An essential, distinguishing feature of the special needs cases is that the person searched has consented, though the usual voluntariness analysis is altered because adverse con- [p. 91] sequences (e.g., dismissal from employment or disqualification from playing on a high school sports team) will follow from refusal. The person searched has given consent, as defined to take into account that the consent was not voluntary in the full sense of the word. See Skinner, 489 U.S., at 615; Von Raab, 489 U.S., at 660–661; Acton, 515 U.S., at 650–651. The consent, and the circumstances in which it was given, bear upon the reasonableness of the whole special needs program.
Here, on the other hand, the question of consent, even with the special connotation used in the special needs cases, has yet to be decided. Indeed, the Court finds it necessary to take the unreal step of assuming there was no voluntary consent at all. Thus, we have erected a strange world for deciding the case.
My discussion has endeavored to address the permissibility of a law enforcement purpose in this artificial context.
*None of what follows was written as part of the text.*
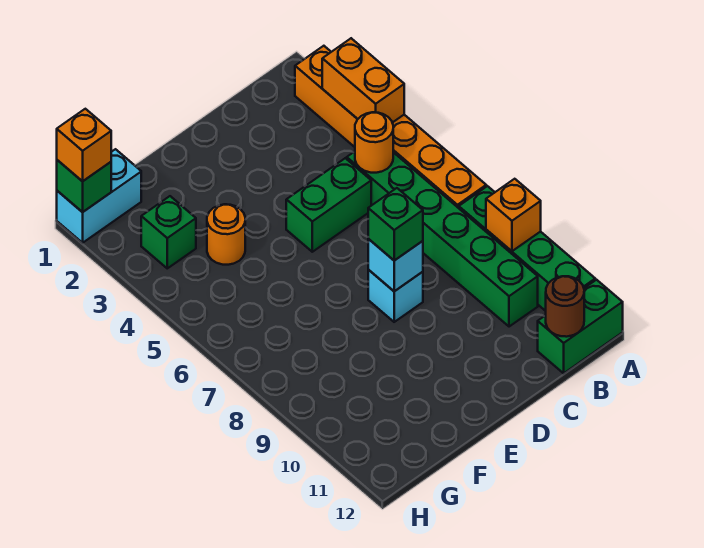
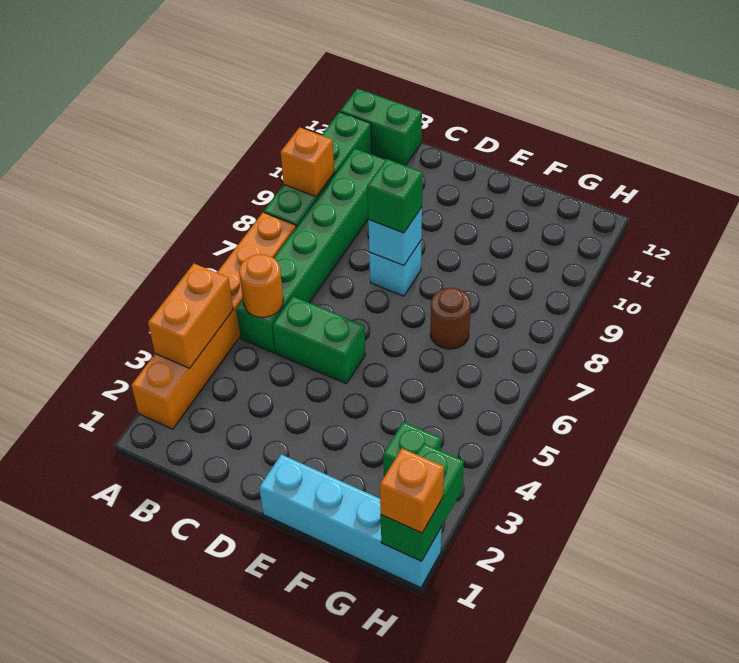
brown 1x1 round brick [546,276,584,337] -> brown 1x1 round brick moved to [430,288,471,349]
orange 1x1 round brick [207,204,245,265] -> none
cyan 1x2 brick [57,149,141,243] -> cyan 1x4 brick [259,454,442,588]
green 1x1 brick [57,160,111,212] -> green 1x2 brick [381,443,464,561]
The role played by consent might have affected our assessment of the issues. My concurrence in the judgment, furthermore, should not be interpreted as having considered or resolved the important questions raised by Justice Scalia with reference to whether limits might be imposed on the use of the evidence if in fact it were obtained with the patient's consent and in the context of the special needs program. Had we the prerogative to discuss the role played by consent, the case might have been quite a different one. All are in agreement, of course, that the Court of Appeals will address these issues in further proceedings on remand.
With these remarks, I concur in the judgment.